Aim of the task: In the data below, find the line that contains "https://doi.org/10.1177/2053951716679678." and the line that contains "Tactics Aimed at". Copy both, plus every line between them, exactly.

** Opening Data in this exercise block **

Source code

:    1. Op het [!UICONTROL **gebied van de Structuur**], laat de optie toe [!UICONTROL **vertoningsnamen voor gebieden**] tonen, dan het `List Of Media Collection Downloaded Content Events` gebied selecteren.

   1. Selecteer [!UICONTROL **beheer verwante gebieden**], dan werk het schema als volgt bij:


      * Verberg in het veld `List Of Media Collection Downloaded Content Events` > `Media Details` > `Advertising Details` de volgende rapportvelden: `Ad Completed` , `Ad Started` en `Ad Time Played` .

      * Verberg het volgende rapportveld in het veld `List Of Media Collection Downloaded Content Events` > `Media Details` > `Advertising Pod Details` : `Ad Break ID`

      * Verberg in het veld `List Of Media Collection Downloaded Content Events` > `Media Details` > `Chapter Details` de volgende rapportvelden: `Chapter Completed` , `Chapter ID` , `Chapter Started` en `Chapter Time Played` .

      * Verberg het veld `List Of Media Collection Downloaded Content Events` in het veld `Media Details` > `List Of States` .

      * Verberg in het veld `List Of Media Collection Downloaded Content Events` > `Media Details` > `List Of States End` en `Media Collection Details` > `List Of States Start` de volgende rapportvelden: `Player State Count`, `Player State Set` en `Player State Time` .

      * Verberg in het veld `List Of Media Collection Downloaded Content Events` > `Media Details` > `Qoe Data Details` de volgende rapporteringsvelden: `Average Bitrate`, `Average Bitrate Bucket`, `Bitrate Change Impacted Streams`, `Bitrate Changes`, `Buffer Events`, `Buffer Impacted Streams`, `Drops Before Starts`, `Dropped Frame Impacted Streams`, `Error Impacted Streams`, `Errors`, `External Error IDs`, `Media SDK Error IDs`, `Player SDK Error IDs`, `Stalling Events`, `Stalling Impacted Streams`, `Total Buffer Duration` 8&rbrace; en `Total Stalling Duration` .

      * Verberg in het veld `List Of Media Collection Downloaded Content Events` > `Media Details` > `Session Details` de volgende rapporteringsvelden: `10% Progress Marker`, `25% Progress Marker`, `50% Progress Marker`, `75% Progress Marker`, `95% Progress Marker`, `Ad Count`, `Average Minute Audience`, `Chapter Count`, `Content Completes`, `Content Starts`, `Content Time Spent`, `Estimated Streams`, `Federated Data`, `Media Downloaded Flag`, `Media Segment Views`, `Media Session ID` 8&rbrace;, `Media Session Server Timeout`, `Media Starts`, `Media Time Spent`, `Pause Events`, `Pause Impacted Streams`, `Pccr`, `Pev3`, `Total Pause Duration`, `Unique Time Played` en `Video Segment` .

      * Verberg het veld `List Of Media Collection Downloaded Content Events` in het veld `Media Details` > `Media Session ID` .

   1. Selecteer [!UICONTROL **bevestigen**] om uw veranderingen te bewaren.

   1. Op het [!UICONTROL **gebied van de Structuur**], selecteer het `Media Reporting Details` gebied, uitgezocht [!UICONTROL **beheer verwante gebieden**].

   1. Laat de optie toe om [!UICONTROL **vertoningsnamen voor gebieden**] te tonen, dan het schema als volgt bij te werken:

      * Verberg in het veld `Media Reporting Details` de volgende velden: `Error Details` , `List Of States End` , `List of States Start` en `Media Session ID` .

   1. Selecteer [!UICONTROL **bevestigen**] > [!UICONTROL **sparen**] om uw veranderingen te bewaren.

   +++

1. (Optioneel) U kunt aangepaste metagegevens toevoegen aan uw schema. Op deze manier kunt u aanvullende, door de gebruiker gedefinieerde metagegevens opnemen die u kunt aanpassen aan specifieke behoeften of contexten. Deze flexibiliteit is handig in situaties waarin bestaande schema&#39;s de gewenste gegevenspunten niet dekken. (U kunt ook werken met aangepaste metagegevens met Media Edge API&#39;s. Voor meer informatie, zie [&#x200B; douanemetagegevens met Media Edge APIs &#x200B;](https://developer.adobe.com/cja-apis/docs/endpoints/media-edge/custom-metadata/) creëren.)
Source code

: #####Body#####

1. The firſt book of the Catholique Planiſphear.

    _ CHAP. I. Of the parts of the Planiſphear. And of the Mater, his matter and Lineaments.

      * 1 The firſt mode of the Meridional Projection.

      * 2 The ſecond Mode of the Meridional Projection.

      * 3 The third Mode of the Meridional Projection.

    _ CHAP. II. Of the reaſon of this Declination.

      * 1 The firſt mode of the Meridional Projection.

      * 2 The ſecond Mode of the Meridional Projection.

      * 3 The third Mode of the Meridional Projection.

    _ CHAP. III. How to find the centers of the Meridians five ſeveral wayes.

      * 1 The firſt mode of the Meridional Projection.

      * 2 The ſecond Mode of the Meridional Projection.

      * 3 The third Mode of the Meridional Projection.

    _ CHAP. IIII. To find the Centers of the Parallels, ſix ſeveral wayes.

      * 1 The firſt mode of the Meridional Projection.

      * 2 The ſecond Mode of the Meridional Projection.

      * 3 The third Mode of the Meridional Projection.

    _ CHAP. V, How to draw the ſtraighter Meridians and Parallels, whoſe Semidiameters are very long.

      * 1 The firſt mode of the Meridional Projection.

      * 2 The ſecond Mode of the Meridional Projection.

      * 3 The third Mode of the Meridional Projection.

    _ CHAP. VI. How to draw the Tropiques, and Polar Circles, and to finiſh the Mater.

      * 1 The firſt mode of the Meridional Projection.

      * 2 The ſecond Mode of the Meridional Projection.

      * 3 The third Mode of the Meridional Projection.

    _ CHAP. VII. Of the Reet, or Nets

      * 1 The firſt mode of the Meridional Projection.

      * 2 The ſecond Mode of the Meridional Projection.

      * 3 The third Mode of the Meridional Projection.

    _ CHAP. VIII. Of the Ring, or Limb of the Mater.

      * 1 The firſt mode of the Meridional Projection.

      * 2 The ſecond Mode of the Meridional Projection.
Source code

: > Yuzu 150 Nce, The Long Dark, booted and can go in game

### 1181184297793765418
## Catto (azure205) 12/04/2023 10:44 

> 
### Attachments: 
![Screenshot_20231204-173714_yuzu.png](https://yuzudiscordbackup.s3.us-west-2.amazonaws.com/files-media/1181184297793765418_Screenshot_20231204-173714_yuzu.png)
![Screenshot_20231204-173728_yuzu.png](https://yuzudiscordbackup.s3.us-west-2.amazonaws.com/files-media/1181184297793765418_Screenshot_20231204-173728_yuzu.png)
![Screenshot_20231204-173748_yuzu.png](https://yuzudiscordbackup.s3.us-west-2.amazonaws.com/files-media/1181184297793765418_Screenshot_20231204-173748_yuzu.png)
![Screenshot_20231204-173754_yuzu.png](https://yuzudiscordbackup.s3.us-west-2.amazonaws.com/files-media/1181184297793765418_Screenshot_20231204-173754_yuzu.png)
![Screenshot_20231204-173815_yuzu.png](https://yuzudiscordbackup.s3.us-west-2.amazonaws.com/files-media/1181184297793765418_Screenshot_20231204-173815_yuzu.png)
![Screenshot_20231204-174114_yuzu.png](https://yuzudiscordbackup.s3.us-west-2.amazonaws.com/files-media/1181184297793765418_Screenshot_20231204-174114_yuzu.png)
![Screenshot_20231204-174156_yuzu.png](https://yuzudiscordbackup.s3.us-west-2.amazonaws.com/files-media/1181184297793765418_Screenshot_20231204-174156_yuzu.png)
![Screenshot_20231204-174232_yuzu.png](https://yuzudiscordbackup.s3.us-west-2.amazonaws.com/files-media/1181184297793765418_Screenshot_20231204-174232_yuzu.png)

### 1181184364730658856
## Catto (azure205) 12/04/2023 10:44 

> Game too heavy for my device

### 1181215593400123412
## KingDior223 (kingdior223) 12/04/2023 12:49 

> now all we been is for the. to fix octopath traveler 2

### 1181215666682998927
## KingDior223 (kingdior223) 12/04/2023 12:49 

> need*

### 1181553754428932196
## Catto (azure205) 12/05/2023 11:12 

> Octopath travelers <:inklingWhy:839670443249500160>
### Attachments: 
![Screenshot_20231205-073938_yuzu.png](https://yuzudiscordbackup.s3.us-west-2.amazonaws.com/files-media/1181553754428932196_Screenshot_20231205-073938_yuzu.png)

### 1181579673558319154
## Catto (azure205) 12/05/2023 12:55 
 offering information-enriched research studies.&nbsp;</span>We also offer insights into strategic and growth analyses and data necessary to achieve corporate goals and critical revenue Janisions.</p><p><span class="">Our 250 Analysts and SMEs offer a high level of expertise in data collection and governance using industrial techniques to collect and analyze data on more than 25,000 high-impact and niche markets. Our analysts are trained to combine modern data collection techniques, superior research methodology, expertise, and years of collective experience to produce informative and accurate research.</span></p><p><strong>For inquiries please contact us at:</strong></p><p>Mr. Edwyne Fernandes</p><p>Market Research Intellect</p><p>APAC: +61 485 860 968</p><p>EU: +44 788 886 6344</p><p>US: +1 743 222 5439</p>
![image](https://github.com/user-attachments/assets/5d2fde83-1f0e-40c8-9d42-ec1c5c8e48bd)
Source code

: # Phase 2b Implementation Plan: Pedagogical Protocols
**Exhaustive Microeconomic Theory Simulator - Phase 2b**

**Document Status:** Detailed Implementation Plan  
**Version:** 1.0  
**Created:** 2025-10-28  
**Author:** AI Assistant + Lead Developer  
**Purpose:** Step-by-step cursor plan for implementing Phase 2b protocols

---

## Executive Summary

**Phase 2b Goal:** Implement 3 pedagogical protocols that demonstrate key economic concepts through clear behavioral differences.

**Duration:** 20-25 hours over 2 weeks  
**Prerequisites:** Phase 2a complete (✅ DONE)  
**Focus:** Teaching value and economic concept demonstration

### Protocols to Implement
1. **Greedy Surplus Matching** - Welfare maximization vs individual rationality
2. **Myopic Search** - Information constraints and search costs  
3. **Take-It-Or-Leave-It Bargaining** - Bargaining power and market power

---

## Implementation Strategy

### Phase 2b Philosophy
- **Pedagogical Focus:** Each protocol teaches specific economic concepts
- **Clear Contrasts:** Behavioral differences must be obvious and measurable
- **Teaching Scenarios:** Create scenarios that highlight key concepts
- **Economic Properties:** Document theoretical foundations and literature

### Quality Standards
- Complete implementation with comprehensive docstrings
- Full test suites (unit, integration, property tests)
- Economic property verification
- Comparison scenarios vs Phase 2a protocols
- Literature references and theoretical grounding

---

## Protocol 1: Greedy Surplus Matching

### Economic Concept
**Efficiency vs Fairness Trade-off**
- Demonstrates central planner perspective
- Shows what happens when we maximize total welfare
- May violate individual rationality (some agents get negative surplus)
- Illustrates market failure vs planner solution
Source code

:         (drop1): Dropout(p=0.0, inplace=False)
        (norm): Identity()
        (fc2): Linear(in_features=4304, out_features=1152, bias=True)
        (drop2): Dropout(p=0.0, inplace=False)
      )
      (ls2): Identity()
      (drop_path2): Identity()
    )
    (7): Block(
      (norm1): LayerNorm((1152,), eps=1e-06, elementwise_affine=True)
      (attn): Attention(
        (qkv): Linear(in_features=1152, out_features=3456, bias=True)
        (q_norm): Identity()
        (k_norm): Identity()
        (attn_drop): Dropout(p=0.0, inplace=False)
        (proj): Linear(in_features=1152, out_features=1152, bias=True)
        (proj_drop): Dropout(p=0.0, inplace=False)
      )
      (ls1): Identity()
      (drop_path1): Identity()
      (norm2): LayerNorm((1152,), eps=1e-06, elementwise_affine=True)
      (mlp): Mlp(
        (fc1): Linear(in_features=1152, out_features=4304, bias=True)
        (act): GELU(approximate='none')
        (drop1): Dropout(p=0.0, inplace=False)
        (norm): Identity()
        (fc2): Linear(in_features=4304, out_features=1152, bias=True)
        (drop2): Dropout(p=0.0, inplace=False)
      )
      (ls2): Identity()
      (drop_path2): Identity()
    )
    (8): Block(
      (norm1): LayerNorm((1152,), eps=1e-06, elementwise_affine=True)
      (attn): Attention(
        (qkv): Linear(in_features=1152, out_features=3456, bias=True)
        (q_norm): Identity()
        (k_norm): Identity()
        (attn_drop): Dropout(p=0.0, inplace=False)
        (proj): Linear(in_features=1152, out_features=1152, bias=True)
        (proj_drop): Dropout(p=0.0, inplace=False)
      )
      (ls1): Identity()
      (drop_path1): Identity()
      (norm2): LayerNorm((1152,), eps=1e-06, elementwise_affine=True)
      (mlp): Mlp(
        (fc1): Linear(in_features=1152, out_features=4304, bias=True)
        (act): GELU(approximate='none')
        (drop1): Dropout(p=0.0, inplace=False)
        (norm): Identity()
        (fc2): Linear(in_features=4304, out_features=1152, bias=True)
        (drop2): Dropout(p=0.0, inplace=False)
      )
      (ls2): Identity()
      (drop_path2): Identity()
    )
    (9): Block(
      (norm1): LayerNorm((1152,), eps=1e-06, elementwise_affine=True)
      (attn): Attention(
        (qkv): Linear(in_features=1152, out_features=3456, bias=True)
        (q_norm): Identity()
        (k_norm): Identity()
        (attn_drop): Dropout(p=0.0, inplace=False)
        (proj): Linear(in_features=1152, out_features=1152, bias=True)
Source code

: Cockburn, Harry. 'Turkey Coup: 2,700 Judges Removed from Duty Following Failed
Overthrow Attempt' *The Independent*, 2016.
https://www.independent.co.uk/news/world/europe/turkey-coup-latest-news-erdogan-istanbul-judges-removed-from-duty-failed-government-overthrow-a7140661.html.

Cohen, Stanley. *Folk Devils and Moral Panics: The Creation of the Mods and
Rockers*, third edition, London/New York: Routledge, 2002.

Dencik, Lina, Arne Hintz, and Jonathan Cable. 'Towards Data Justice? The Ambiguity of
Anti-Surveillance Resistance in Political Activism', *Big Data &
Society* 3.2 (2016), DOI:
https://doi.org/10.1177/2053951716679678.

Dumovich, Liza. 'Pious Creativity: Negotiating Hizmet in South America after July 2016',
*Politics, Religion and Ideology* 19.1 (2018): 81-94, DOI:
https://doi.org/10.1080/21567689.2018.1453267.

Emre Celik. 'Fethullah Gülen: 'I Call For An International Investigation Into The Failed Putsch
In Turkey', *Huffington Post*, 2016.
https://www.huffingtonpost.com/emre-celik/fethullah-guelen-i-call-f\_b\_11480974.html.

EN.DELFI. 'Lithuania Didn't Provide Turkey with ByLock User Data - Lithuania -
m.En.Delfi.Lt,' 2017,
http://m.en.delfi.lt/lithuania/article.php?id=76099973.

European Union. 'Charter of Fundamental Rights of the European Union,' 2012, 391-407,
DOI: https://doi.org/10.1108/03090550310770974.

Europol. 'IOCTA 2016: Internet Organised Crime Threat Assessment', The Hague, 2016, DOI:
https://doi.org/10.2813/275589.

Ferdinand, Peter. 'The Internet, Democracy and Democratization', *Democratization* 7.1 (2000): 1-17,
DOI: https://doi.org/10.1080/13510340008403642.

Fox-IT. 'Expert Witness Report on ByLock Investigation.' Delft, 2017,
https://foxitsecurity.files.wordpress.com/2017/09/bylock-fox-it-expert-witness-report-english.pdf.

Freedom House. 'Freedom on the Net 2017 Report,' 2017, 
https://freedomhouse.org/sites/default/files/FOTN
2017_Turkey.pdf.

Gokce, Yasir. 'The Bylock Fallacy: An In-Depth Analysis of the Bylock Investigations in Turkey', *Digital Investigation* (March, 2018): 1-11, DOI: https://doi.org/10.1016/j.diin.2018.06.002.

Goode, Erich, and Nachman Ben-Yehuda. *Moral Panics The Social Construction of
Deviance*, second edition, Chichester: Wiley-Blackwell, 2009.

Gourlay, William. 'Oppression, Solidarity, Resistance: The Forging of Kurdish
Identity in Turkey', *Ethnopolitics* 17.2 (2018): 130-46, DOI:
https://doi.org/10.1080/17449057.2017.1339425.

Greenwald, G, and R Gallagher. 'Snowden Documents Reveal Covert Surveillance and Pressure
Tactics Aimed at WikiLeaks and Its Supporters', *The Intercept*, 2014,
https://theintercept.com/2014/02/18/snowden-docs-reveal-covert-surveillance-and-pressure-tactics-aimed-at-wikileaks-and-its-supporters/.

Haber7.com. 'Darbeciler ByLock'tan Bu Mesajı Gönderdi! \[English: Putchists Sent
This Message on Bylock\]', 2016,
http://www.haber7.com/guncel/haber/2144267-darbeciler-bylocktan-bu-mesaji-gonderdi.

** Closing Data in this exercise block **

Expected output:
https://doi.org/10.1177/2053951716679678.

Dumovich, Liza. 'Pious Creativity: Negotiating Hizmet in South America after July 2016',
*Politics, Religion and Ideology* 19.1 (2018): 81-94, DOI:
https://doi.org/10.1080/21567689.2018.1453267.

Emre Celik. 'Fethullah Gülen: 'I Call For An International Investigation Into The Failed Putsch
In Turkey', *Huffington Post*, 2016.
https://www.huffingtonpost.com/emre-celik/fethullah-guelen-i-call-f\_b\_11480974.html.

EN.DELFI. 'Lithuania Didn't Provide Turkey with ByLock User Data - Lithuania -
m.En.Delfi.Lt,' 2017,
http://m.en.delfi.lt/lithuania/article.php?id=76099973.

European Union. 'Charter of Fundamental Rights of the European Union,' 2012, 391-407,
DOI: https://doi.org/10.1108/03090550310770974.

Europol. 'IOCTA 2016: Internet Organised Crime Threat Assessment', The Hague, 2016, DOI:
https://doi.org/10.2813/275589.

Ferdinand, Peter. 'The Internet, Democracy and Democratization', *Democratization* 7.1 (2000): 1-17,
DOI: https://doi.org/10.1080/13510340008403642.

Fox-IT. 'Expert Witness Report on ByLock Investigation.' Delft, 2017,
https://foxitsecurity.files.wordpress.com/2017/09/bylock-fox-it-expert-witness-report-english.pdf.

Freedom House. 'Freedom on the Net 2017 Report,' 2017, 
https://freedomhouse.org/sites/default/files/FOTN
2017_Turkey.pdf.

Gokce, Yasir. 'The Bylock Fallacy: An In-Depth Analysis of the Bylock Investigations in Turkey', *Digital Investigation* (March, 2018): 1-11, DOI: https://doi.org/10.1016/j.diin.2018.06.002.

Goode, Erich, and Nachman Ben-Yehuda. *Moral Panics The Social Construction of
Deviance*, second edition, Chichester: Wiley-Blackwell, 2009.

Gourlay, William. 'Oppression, Solidarity, Resistance: The Forging of Kurdish
Identity in Turkey', *Ethnopolitics* 17.2 (2018): 130-46, DOI:
https://doi.org/10.1080/17449057.2017.1339425.

Greenwald, G, and R Gallagher. 'Snowden Documents Reveal Covert Surveillance and Pressure
Tactics Aimed at WikiLeaks and Its Supporters', *The Intercept*, 2014,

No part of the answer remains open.